Dementia: Medical Treatments

(asked on 18th July 2017) - View Source

Question to the Department of Health and Social Care:

To ask the Secretary of State for Health, what steps he is taking to ensure patients with dementia continue to receive timely access to new treatments after Britain leaves the EU.


Answered by
Jackie Doyle-Price Portrait
Jackie Doyle-Price
This question was answered on 5th September 2017

The Implementation Plan for the 2020 Challenge on Dementia 2020 highlights our continuing global leadership role on dementia, stressing the importance of working closely with our international partners, including the World Health Organization, the Organisation for Economic Cooperation and Development, the World Dementia Council and countries within the G7, European Union and beyond.

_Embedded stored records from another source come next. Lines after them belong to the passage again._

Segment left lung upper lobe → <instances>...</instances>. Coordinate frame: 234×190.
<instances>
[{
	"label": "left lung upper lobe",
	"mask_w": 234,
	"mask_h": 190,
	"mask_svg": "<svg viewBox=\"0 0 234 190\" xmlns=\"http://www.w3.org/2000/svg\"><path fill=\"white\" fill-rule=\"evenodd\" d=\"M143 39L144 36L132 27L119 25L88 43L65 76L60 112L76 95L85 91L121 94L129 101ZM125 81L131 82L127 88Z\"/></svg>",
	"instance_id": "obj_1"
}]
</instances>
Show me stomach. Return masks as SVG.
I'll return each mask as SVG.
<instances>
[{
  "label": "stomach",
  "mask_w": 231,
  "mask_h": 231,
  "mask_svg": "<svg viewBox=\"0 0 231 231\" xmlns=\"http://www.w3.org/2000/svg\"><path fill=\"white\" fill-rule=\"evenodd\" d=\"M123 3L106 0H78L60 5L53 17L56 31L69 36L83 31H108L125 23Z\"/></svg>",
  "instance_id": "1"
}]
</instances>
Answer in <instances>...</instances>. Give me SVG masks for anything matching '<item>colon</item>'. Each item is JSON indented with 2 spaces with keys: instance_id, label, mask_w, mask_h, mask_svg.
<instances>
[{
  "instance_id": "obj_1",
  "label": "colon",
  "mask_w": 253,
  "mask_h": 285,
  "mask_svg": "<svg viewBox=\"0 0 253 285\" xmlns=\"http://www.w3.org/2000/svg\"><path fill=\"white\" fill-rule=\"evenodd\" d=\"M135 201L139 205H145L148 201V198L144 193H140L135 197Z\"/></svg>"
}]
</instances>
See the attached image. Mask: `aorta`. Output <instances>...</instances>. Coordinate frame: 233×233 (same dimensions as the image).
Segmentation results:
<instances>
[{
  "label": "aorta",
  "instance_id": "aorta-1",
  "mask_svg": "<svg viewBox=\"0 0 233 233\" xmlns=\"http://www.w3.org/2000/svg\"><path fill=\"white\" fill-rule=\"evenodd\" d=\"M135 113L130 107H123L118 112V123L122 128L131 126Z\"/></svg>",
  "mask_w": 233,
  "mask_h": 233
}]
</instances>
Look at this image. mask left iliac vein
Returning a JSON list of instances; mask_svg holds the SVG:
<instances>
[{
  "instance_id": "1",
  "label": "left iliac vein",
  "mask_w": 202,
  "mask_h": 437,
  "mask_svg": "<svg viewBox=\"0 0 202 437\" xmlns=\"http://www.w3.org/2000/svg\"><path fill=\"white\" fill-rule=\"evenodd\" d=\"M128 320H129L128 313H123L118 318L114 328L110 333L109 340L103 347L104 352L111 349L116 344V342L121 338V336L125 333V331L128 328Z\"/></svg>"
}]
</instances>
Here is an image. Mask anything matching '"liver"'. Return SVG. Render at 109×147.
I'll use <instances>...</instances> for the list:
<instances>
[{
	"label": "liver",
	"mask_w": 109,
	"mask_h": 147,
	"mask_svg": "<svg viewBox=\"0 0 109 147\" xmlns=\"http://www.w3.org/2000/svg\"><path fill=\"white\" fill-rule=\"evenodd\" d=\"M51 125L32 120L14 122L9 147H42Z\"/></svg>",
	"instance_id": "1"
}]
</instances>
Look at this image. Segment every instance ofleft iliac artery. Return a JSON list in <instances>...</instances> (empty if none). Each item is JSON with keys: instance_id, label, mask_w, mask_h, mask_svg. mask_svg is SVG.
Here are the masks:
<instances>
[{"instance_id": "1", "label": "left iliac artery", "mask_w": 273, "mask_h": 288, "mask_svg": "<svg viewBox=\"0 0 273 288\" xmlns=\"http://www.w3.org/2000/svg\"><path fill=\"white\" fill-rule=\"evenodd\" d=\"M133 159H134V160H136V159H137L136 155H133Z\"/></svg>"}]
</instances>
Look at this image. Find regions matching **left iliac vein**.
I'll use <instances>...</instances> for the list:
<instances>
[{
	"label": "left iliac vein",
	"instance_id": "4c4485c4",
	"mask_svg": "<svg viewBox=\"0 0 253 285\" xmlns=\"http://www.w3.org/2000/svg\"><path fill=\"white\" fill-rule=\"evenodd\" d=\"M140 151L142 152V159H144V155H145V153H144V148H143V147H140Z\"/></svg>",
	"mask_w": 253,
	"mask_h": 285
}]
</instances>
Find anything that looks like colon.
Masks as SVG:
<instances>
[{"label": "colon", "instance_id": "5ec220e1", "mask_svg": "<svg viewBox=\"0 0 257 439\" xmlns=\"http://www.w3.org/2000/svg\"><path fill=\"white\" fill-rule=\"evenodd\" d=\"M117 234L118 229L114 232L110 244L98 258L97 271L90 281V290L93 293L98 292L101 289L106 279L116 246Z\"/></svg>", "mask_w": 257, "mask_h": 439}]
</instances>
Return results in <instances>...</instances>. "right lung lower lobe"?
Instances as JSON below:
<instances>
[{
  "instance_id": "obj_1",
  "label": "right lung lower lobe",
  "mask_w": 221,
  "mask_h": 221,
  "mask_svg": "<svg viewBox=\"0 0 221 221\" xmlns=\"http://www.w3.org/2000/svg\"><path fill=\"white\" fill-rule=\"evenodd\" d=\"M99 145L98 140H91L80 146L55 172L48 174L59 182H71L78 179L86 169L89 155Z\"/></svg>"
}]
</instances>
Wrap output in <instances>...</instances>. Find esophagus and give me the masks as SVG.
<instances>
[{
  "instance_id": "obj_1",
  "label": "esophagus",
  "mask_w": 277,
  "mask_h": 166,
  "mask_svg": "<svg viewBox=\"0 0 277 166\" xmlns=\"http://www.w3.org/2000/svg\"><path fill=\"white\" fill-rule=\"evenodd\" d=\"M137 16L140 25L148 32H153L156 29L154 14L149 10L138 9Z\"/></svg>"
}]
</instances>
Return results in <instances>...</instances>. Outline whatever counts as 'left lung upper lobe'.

At a summit in December 2013, the then G8 countries agreed a new international approach to dementia research to realise the ambition to identify a cure or disease modifying therapy by 2025 and to increase collectively and significantly their funding for dementia research.

The Government has doubled research spending on dementia, with a commitment to maintain this level of spending at £60 million a year to 2020, with an ambition for overall spending on research from all sectors to double by 2025. Much of this investment is in research to better understand the nature of dementia, to inform development of future treatments and ways to prevent the onset of the condition.

The Government remains committed to tackling dementia domestically and internationally. We will ensure that the 2020 Challenge on Dementia is delivered in full so that, by 2020, England is the best place in the world for dementia care and support, as well as for undertaking research into dementia and other neurodegenerative diseases.